Sanary-sur-Mer

Photograph: Villa Lazare in Sanary-sur-Mer
Feuchtwanger’s house, the Villa Lazare in Sanary-sur-Mer in the 1930s
© Feuchtwanger Memorial Library USC Libraries Special Collections

Sanary-sur-Mer

the capital of german literature

Ich glaube, Sie waren der erste, der sich in der Emigration ein mehr als würdiges, ein glänzendes Heim zu schaffen wusste, in Sanary sur mer, wo wir zusammen die ersten Monate nach unserer Entlassung als deutsche Schriftsteller verbrachten. Ich hätte gern den Goebbels durch Ihre Räume geführt und ihm die Aussicht gezeigt, damit er sich gifte.

[I believe you were the first of the emigrants to find a beautiful home that was more than worthy of you, in Sanary-sur-Mer. It was there that we spent the first few months after our dismissal as German writers. I would have liked to have taken Goebbels on tour through the rooms and shown him the view. He would have choked on his own bile. (ed. trans.)]

Thomas Mann in a letter to Lion Feuchtwanger on 17 June 1944


The small fishing village of Sanary-sur-Mer on the southern coast of France was discovered as a holiday resort and place of residence by European intellectuals and artists after the end of the First World War. After the Nazis seized power in 1933, the small town between Marseilles and Toulon became a major attraction for German artists. The author Ludwig Marcuse described the town as “the capital of German literature”. For many exiles the coastal town was the first stop on their route out of Germany. “We lived in Paradise – out of necessity,” was how Ludwig Marcuse summed up the experience of the exiles in his memoirs. They settled in Sanary to continue their work and to meet friends and acquaintances. They met in cafés, at the harbour or in each others' houses. One such meeting point was the house of Marta and Lion Feuchtwanger, where Arnold Zweig, Bertolt Brecht and Thomas Mann were all frequent visitors. For the authors, Sanary was also a place where they could work in peace: Joseph Roth. Feuchtwanger and Zweig all wrote there and it was there that Klaus Mann founded his literary magazine for exiles – Die Sammlung.

After the German invasion of France in 1940, the exiles had to move on.
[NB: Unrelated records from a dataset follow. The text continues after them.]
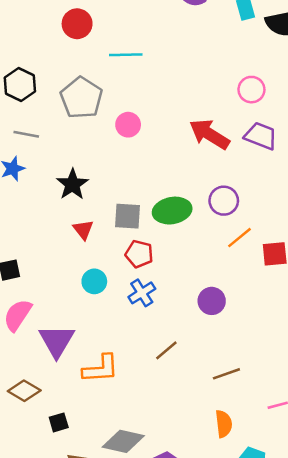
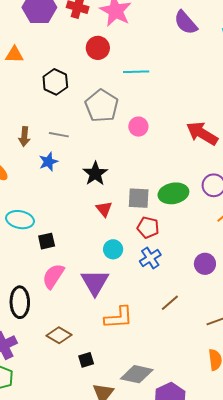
black hexagon: (20, 84) -> (55, 82), moved
purple triangle: (57, 341) -> (95, 282), moved

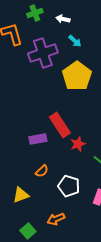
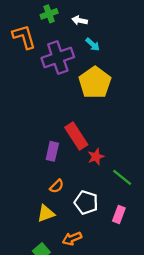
purple rectangle: (38, 139) -> (52, 151), turned -66
yellow triangle: (21, 195) -> (46, 213), moved

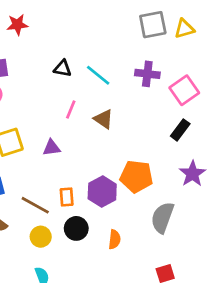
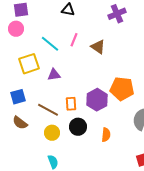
purple cross: (147, 74) -> (117, 14), moved, turned -30
cyan line: (98, 75) -> (50, 44), moved
purple triangle: (52, 148) -> (54, 75), moved

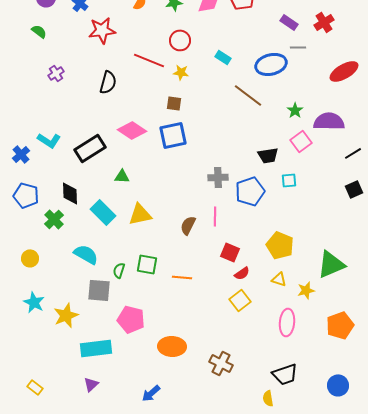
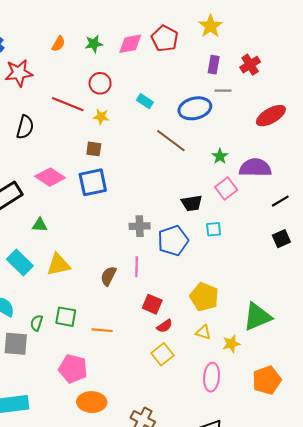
purple rectangle: (289, 22) -> (214, 65), turned 66
pink pentagon: (131, 319) -> (73, 369), moved

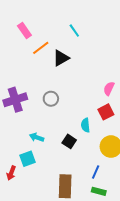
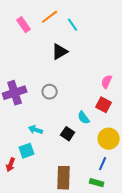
orange line: (41, 48) -> (50, 17), moved
red square: (106, 112) -> (104, 105), turned -35
cyan semicircle: (85, 125) -> (84, 118), turned -32
blue line: (96, 172) -> (103, 164), moved

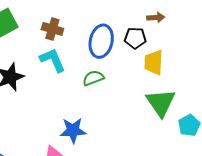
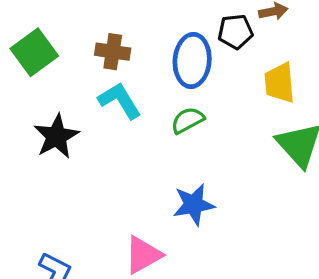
black pentagon: (135, 38) -> (235, 32), moved
blue star: (73, 131) -> (194, 204), moved

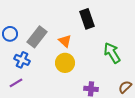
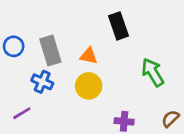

The Vichy government collaborated with the German occupying forces to imprison many Germans in camps. Jewish prisoners were later delivered directly into the hands of the Nazis. In 1987 a memorial plaque was erected to the famous residents of Sanary-sur-Mer in the 1930s, honouring, among others: Eva Hermann, Egon Erwin Kisch, Erika Mann, Golo Mann, Heinrich Mann, Erwin Piscator, Franz Werfel and Stefan Zweig.